Have you ever seen dogs try to dominate other dogs by resting their heads across the shoulders of the dog they are greeting. Head position is important to dogs, it says alot to another dog. Personally, I am of the belief that dogs do not try to dominate people but rather try to get reinforcement from us anyway they can. If growling at us works for a dog once or twice, it is game on, growling rocks, look ma, I may even show teeth next time! Likewise, if looking at us with big drooping eyes and a low, quick, submissive wag of the tail works best, our dogs will quickly turn into the biggest balls of mush & wiggle possible.  This is a great contributor to the reason why so many dogs continue to “shut-down” in work as the posturing works so well to get them out of a job they really didn’t want to do in the first place!  Anyway, my point is that dogs really don’t do things “to us” or “against us” they are far too pleasure seeking to waste time on how to get us, rather they put their energies into how to get for themselves. I had to tell you all of that to preface what I am about to admit to next with that knowledge that yes, I do have a decent understanding of  canine etiology.  However, when I want to crack myself up, I play this little game with my dogs and let my anthropomorphic side go wild  by conjuring up thoughts that are springing forth from my dogs like the little caption-bubbles above a Charlie Brown – Snoopy interaction.

You want to make yourself laugh out-loud, give this a go this weekend.  It is particularly fun if you have more than one dog in which to compare your results. Put all of your dogs away and take just one out.

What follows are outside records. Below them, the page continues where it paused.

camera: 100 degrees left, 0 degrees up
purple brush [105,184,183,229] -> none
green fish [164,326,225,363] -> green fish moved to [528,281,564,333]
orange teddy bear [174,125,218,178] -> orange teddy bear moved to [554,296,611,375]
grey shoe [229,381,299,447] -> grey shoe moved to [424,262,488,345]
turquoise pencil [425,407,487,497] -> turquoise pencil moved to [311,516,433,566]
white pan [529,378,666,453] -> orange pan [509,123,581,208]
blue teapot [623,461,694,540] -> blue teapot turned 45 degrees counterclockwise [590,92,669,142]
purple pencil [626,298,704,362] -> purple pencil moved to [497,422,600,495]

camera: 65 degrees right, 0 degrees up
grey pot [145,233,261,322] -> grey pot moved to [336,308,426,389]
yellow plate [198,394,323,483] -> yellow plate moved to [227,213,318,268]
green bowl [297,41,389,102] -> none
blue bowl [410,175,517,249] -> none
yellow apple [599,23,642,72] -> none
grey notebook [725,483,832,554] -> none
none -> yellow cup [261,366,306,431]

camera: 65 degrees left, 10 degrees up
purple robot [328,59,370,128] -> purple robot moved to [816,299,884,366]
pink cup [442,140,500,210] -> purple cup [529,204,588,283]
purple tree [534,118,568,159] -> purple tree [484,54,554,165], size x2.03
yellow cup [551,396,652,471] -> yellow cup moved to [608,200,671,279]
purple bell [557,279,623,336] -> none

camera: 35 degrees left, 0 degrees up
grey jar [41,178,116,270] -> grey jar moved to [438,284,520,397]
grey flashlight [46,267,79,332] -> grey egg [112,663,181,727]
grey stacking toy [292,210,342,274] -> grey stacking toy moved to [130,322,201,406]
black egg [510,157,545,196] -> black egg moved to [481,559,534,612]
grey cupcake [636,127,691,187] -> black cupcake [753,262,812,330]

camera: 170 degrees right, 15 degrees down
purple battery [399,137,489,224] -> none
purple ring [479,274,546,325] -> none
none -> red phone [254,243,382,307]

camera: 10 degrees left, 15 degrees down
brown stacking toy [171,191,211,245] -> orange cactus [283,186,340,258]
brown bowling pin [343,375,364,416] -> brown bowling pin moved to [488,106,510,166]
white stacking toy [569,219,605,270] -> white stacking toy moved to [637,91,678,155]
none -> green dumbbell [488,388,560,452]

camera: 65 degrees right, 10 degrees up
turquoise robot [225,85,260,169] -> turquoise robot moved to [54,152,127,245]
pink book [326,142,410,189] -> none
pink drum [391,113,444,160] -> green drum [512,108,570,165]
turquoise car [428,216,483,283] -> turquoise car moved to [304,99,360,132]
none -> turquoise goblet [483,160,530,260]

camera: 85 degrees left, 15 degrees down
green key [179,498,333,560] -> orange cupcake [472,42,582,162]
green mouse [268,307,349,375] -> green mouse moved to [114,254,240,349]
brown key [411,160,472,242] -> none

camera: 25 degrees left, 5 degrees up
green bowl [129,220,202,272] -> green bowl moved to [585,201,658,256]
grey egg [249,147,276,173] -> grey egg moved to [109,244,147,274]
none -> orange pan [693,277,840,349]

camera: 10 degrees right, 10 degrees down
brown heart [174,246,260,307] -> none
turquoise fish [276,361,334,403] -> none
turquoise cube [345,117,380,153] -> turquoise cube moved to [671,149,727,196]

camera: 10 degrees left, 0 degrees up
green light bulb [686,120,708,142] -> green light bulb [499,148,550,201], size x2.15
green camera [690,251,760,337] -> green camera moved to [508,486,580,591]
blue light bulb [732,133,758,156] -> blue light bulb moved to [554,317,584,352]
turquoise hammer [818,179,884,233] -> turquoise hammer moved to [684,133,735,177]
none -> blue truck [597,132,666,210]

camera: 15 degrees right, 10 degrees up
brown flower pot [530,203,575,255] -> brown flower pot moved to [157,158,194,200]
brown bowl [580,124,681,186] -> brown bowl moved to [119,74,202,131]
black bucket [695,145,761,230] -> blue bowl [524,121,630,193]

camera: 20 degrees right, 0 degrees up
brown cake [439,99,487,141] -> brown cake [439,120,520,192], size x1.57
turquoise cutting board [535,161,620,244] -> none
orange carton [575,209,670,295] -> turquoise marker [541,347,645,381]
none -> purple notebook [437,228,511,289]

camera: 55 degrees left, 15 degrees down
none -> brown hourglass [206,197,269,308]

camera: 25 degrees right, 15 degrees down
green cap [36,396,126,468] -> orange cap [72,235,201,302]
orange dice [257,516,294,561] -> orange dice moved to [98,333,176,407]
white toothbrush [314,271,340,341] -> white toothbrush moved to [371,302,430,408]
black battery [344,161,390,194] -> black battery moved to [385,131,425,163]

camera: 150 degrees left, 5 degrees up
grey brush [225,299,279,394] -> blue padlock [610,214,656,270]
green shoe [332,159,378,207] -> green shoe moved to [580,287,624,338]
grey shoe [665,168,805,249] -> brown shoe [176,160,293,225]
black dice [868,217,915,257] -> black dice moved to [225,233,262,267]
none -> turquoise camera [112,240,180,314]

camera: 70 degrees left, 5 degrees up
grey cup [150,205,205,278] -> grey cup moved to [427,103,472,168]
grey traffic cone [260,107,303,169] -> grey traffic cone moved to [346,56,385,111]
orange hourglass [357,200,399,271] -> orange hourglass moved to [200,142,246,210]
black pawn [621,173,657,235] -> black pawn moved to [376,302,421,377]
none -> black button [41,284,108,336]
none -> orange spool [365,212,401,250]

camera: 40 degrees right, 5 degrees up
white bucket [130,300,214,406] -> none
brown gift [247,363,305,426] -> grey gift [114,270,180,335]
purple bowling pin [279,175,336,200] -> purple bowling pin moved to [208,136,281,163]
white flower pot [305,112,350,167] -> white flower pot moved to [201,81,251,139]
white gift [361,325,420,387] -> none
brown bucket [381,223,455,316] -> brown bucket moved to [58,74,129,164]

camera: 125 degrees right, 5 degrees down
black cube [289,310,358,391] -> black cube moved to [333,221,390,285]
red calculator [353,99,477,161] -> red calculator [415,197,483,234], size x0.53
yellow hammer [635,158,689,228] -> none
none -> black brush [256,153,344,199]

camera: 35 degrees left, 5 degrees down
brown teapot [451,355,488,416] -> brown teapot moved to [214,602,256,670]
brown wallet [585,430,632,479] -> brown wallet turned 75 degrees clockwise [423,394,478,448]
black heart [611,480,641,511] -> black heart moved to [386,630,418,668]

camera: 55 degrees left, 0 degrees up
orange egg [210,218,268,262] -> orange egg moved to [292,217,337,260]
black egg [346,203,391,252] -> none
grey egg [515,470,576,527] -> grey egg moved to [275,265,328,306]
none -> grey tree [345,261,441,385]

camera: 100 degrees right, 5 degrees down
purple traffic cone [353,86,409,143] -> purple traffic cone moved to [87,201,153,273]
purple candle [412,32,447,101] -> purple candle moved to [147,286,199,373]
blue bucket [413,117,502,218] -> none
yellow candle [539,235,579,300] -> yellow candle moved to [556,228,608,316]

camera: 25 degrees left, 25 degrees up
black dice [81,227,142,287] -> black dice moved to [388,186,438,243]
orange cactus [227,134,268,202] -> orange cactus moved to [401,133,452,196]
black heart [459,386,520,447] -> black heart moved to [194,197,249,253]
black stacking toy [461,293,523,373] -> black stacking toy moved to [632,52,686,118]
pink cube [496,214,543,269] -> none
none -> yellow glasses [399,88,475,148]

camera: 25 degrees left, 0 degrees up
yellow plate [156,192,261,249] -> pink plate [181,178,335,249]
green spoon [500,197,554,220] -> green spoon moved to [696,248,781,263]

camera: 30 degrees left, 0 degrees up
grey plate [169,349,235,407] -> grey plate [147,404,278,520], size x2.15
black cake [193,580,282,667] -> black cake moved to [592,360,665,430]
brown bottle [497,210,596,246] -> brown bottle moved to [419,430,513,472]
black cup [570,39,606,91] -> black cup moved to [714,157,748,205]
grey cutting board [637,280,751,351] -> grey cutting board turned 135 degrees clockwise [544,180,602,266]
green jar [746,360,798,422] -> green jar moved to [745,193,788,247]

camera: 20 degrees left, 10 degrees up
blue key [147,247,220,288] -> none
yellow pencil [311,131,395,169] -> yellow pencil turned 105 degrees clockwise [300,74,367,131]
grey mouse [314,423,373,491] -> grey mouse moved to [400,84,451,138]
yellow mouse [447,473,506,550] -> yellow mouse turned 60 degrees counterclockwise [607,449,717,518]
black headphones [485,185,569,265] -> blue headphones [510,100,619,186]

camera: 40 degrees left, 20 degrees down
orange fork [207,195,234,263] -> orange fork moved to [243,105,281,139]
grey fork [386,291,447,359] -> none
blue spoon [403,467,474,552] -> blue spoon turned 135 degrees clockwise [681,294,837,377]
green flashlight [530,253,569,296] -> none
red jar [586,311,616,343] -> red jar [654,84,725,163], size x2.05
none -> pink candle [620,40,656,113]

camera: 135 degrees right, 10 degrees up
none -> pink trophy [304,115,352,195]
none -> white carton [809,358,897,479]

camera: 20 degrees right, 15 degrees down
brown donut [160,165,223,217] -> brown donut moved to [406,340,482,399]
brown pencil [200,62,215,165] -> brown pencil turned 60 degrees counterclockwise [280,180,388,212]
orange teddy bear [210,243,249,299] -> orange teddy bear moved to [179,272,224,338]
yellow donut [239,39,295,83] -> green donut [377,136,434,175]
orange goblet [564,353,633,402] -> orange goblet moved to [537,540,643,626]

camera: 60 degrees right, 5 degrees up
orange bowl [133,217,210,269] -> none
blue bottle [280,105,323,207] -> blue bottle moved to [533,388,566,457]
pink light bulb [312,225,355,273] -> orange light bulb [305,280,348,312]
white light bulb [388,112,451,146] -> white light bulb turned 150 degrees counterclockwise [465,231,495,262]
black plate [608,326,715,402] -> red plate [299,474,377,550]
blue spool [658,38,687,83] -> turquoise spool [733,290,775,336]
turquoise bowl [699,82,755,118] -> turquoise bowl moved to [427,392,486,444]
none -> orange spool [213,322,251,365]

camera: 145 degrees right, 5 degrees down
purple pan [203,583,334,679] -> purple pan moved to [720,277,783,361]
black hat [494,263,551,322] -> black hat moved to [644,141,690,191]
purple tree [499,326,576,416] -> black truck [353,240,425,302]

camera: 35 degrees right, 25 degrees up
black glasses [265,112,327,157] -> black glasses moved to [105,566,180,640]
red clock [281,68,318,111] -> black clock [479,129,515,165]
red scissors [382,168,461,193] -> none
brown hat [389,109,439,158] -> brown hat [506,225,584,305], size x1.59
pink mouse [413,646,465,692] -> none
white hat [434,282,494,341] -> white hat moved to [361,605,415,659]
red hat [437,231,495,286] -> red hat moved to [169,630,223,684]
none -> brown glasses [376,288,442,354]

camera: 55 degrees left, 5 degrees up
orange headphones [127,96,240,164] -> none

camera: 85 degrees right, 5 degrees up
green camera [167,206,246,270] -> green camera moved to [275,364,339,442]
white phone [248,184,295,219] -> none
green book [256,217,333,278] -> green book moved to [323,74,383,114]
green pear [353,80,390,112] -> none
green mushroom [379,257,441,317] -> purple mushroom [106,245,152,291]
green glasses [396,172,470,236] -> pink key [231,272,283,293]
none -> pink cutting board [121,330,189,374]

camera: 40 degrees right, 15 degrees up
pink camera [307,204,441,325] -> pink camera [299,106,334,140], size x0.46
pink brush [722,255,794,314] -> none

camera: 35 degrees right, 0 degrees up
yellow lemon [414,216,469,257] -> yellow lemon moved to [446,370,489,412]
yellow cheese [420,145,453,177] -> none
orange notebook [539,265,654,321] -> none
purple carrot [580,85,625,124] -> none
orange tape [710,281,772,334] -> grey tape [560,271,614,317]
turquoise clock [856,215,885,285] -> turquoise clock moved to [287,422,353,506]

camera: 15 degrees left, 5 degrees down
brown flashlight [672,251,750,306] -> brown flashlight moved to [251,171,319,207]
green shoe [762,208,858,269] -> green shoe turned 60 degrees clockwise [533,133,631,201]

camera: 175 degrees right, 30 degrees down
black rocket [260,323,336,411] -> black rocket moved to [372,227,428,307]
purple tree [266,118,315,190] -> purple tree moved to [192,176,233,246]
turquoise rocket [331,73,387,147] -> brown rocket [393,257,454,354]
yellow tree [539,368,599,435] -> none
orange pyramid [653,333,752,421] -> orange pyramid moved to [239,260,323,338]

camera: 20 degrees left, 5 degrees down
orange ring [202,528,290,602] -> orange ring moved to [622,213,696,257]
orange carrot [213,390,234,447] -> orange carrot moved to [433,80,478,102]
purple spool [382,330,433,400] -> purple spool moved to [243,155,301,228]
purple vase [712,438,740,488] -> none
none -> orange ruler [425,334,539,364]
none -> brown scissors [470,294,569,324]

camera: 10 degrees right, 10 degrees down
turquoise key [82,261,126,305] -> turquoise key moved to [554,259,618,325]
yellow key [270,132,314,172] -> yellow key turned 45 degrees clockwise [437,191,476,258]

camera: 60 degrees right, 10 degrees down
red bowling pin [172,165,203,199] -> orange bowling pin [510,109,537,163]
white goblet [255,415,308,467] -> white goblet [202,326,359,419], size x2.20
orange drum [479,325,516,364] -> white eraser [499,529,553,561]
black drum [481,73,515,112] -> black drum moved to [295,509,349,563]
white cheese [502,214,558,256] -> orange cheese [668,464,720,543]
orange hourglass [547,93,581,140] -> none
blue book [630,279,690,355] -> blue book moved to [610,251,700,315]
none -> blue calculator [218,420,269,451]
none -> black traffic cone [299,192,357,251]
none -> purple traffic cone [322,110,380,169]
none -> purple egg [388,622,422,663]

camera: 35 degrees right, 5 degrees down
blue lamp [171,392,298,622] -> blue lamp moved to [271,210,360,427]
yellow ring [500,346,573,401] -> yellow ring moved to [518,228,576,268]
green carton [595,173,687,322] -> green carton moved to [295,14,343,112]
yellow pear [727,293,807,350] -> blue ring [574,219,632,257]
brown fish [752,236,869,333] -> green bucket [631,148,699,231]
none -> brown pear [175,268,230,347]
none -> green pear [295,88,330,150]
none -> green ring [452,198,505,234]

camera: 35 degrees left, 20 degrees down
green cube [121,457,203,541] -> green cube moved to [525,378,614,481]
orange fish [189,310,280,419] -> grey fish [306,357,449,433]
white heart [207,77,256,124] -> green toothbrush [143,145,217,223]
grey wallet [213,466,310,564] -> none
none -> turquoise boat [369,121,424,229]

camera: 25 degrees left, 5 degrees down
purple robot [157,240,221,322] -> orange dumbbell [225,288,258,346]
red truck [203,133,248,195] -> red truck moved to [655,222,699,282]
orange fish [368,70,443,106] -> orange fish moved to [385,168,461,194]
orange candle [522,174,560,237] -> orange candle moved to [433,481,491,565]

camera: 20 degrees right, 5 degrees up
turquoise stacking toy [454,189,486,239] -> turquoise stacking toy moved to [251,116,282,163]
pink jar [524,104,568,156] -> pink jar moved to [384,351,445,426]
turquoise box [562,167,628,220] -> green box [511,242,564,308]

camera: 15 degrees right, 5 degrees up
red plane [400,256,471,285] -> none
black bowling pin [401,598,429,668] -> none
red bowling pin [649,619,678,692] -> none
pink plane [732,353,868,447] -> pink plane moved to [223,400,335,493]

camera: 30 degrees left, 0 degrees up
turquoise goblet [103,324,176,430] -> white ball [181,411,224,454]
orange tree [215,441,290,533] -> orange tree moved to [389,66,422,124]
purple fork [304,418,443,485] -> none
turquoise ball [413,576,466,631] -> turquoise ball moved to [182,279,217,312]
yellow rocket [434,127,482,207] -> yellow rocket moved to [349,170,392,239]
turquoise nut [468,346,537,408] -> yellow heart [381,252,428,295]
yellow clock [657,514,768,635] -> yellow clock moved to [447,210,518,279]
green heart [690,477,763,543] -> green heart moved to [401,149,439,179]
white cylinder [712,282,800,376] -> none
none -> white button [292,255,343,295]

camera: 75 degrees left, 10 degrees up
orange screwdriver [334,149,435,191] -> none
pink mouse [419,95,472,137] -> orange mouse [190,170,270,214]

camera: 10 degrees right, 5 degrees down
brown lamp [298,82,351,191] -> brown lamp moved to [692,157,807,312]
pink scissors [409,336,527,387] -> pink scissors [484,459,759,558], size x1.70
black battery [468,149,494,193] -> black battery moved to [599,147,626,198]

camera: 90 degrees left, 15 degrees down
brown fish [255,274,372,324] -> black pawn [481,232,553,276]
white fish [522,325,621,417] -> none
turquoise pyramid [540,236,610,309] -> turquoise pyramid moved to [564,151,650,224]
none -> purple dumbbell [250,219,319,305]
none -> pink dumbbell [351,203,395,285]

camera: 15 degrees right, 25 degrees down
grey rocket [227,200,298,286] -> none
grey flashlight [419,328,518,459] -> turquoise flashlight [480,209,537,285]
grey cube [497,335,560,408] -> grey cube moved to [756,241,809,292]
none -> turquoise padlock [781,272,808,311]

Get down on all your hands and knees on the living room floor and while you are interacting with the dog, try to keep your head just slightly below the head level of your dog. It just cracks me up to see the response from my different dogs. Buzz would immediately try to lick my face and then sniff the floor ignoring me, imploring me to stop this nonsense. Stoni used to FREAK when I did this to her. She would become almost panic stricken trying to keep her head lower than mine. To the point of flipping herself up side down on her back as if to scream; “NO, NO DAMIT, YOU’RE THE BOSS OF ME, NOW CUT IT OUT!!!”  The terriers are the best. At first they would play bow and run around as if to sing “ding-dong the witch is dead.” But soon they would quieten down and just be.  Sometimes Twister would jump right up on my back as if viewing her newly inherited kingdom from a better vantage point. I remember the first time I did this to DeCaff the look was, “it’s about freaking time you figured this out sista, now move over and let me drive this bus!”  I told you this was big A time (thats Anthropomorph-mania). Go ahead and try it, your dogs will think you have finally lost it. Don’t forget to report back how your dog’s responded– but please don’t take your results too seriously. It is just another way I amuse myself with my dogs.

Dogs really do crack me up.

Today I am grateful for the differences between all of the dogs that I have owned.